By NEMS Daily Journal
Charter school legalization in Mississippi died on Monday, for the present, on legislative deadline, stopping a priority of the governor and most other Republican leaders in the Capitol.
Opponents of charter schools prevailed by effectively rousing their allies inside the Legislature and in the larger community of public school support.
However, describing opponents solely as defenders of the status quo is not fully accurate because many charter opponents also agree that regular public school performance has been too often inadequate, and sometimes a failure. Some opponents of the charter bills passed or considered this year would support more restrictive public charter school approval.
In short, public education as it’s structured now in Mississippi hasn’t worked for everybody. An alternative with potential for greater success, particularly a model focused on closing the achievement gap between poor and prosperous, white and minority students, is desperately needed.
The bill as it existed on deadline was mostly a Senate measure, amended by the House, and then passed a second time by the Senate.
It would allow local school board veto authority of charter schools in districts rated Successful, High Performing or Star, based on state tests and measures. It would not allow conversion of existing private or parochial schools to public charter status, and it would require a demographic composition in the charter school reflective of the public school district.
The bill barred “virtual” charter schools, which are widely suspect.
Charter schools would be funded from the same pools of state and local funding used to support non-charter public schools. Students transferring from non-charter public schools to charter schools would be followed by tax-supported funds.

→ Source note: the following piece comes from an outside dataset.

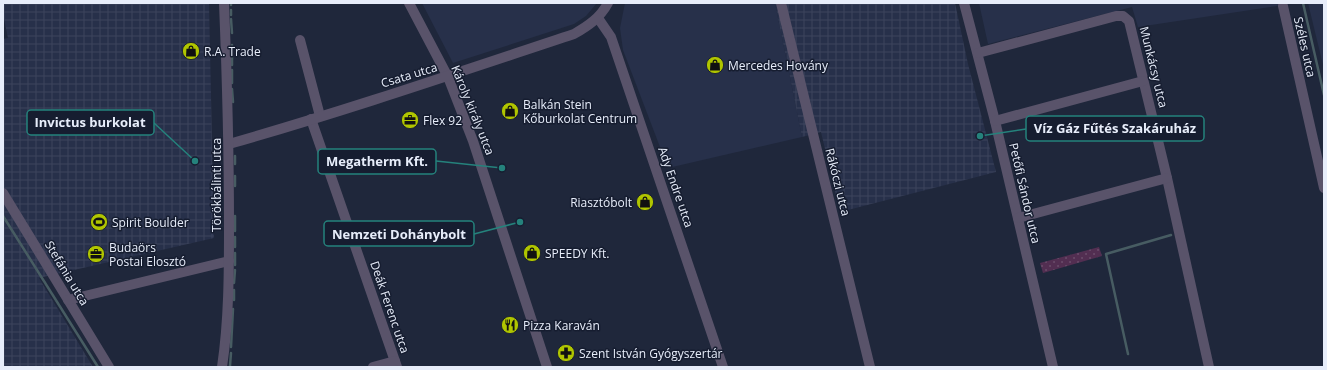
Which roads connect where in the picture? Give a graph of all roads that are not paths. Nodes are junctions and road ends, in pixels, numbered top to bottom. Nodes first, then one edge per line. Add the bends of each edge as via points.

While “not a panacea,” as Lt. Gov. Tate Reeves earlier told the Daily Journal’s editorial board, correctly structured charter schools offer an alternate route for the parents who want their children in a public school but with different methods.
The Parents’ Campaign, a major education adequacy coalition, believes that all chartering entities (schools and their management organizations) should be nonprofits, have a “track record of success” and be authorized by a single entity: the State Board of Education.
The campaign also notes that charter schools competing with failing traditional schools have a much higher success rate than those that compete with good traditional schools.
Proponents must convince opponents that they do not seek vouchers for private schools or plan a back-door attack that would dismantle public education.
Most of all, support for full public school funding under the existing MAEP formula would be persuasive.
Let the dust settle. Work during the off-season for a strong compromise.